There is a small tank adjoining the Veera Narayana Temple. Kumaravyasa used to bathe here everyday and come and lean against the pillar till his clothes dried.
These are the two legends about how Narayanappa came to write Mahabharata in Kannada.
This epic exerted a lot of influence on the literature of the times. Both Purandara Dasa and Thimanna Kavi refer to it. Vyasa Theertyha has also alluded to it. Another Brahmin writer, Narayana better known as Kumara Valmiki of Bijapur, was influenced by this epic and decided to pen the Ramayana in Kannada.       
The Bharata of Narayanappa vests Krishna with divine powers, while attributing human frailities to the rest of  the cast. If Pampa puts forward the Jain interpretation of the Mahabharata, Kumaravyasa sticks to tradition. Pampa  is more liberal in his Vikramarjuna Vijaya. He makes Draupadi the wife of  Arjuna only and not of all the Pandavas. He also portrays Duryodhana and Karna as good individuals. Arjuna is the herof the epic.

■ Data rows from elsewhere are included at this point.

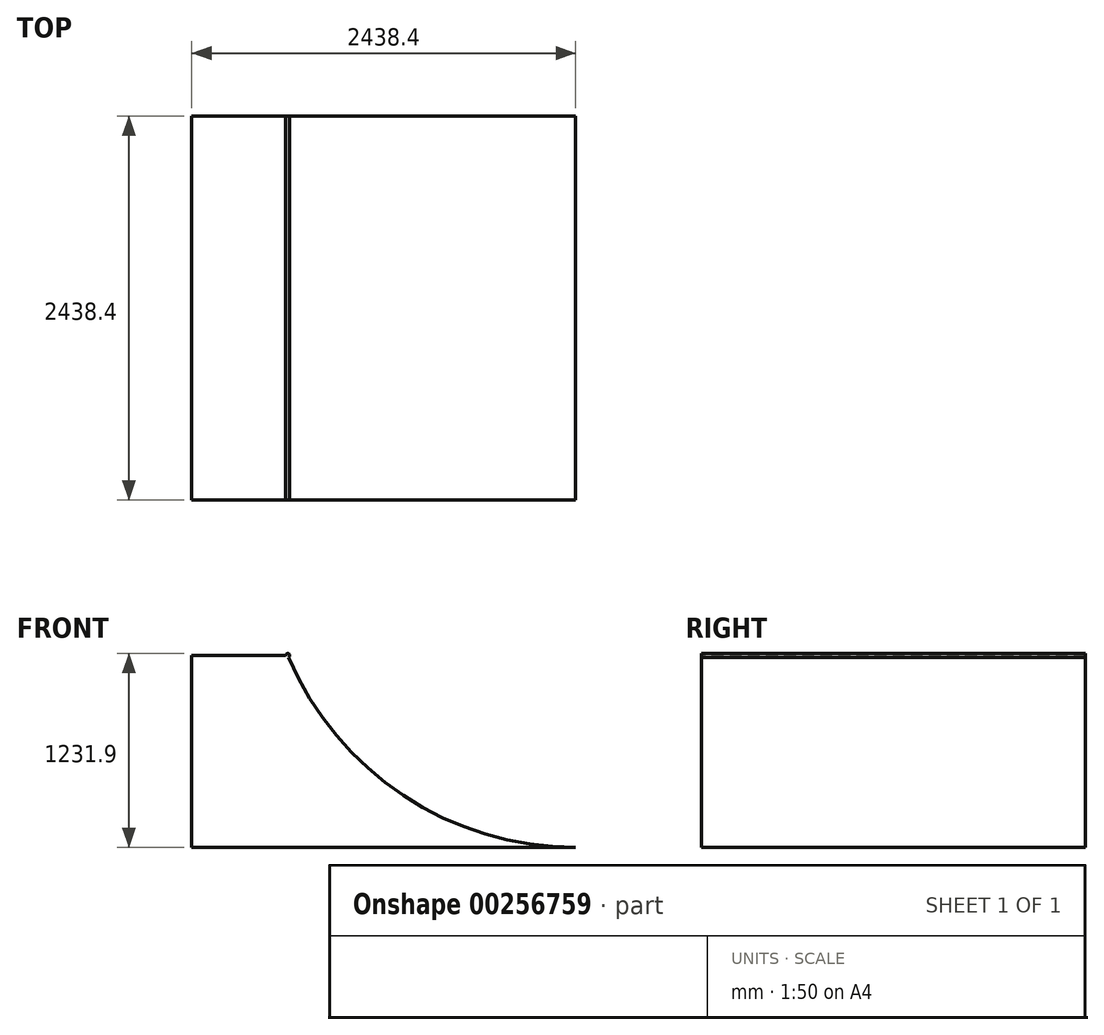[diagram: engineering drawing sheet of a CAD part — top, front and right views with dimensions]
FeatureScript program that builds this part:
annotation { "Feature Type Name" : "Feature", "Feature Type Description" : "" }
export const myFeature = defineFeature(function(context is Context, id is Id, definition is map)
    precondition{}
    {
        {
            var Q0;
            Q0=qCreatedBy(makeId("Front.planeOp"),FACE);
            var sketch = newSketch(context, id + "F0", { "sketchPlane" : qUnion([Q0])});
            skLineSegment(sketch, "E0.bottom", {"start": v(0, 0) * mm, "end": v(-2438.4, 0) * mm});
            skLineSegment(sketch, "E0.top", {"start": v(0, 1219.2) * mm, "end": v(-2438.4, 1219.2) * mm});
            skLineSegment(sketch, "E0.left", {"start": v(0, 0) * mm, "end": v(0, 1219.2) * mm});
            skLineSegment(sketch, "E0.right", {"start": v(-2438.4, 0) * mm, "end": v(-2438.4, 1219.2) * mm});
            skArc(sketch, "E1", {"start": v(-1828.8, 1219.2) * mm, "mid": v(-1098.97, 332.74) * mm, "end": v(0, 0) * mm});
            skCircle(sketch, "E2", {"center": v(-1828.8, 1219.2) * mm, "radius": 12.7 * mm});
            skSolve(sketch);
        }
        {
            var Q0;
            {var subQ1=sQuery(id+"F0.wireOp",EDGE,"E0.bottom");Q0=makeQuery(id+"F0.imprint","IMPRINT",FACE,{"disambiguationData":[TD([[makeQuery(id+"F0.imprint","IMPRINT",EDGE,{"derivedFrom":subQ1}),-1.0]])]});}
            var Q1;
            {var subQ0=sQuery(id+"F0.wireOp",EDGE,"E0.top");var subQ1=makeQuery(id+"F0.imprint","INTERSECT",VERTEX,{"derivedFrom":[subQ0,sQuery(id+"F0.wireOp",EDGE,"E1")]});Q1=makeQuery(id+"F0.imprint","IMPRINT",FACE,{"disambiguationData":[TD([[makeQuery(id+"F0.imprint","IMPRINT",EDGE,{"disambiguationData":[TD([[subQ1,1.0]])],"derivedFrom":subQ0}),-1.0]])]});}
            var Q2;
            {var subQ0=sQuery(id+"F0.wireOp",EDGE,"E1");var subQ1=sQuery(id+"F0.wireOp",EDGE,"E0.top");var subQ2=makeQuery(id+"F0.imprint","INTERSECT",VERTEX,{"derivedFrom":[subQ1,subQ0]});Q2=makeQuery(id+"F0.imprint","IMPRINT",FACE,{"disambiguationData":[TD([[makeQuery(id+"F0.imprint","IMPRINT",EDGE,{"disambiguationData":[TD([[subQ2,1.0]])],"derivedFrom":subQ1}),1.0]])]});}
            var Q3;
            {var subQ0=sQuery(id+"F0.wireOp",EDGE,"E1");var subQ1=sQuery(id+"F0.wireOp",EDGE,"E0.top");var subQ2=makeQuery(id+"F0.imprint","INTERSECT",VERTEX,{"derivedFrom":[subQ1,subQ0]});Q3=makeQuery(id+"F0.imprint","IMPRINT",FACE,{"disambiguationData":[TD([[makeQuery(id+"F0.imprint","IMPRINT",EDGE,{"disambiguationData":[TD([[subQ2,-1.0]])],"derivedFrom":subQ1}),1.0]])]});}
            extrude(context, id + "F1", {"entities" : qUnion([Q0, Q1, Q2, Q3]), "oppositeDirection" : true, "depth" : 2438.4 * mm, "symmetric" : true});
        }
    });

The entire work is composed in  Bhamini Shatpadi meter, a form of six lined stanza. Lakshmeesha, another great poet who was born a few decades after Kumaravyasa’s  death, took up and completed Ashwamedha yaaga parva alone in his work "Jaimini Bharata" in Kannada.
Airavata . is another work of  Kumaravyasa 
The Veeranarayana Temple is one of the five Narayana temples consecrated by Ramanujacharya. This temple was built by the Hoysala emperor Vishnuvardhana,
The main deity, Veeranarayana is in a standing posture  with his four hands holding the Shanka, Chakra, Gadha and Padma. Lakshmi and Garuda are on either side.
Gadag is 400 kms from Bangalore. It can be easily reached from Hubli which is 60 kms away.   


  1. Very good post about kannada mahabharatha


  3. anyone aware, as to where i can get a copy of this book?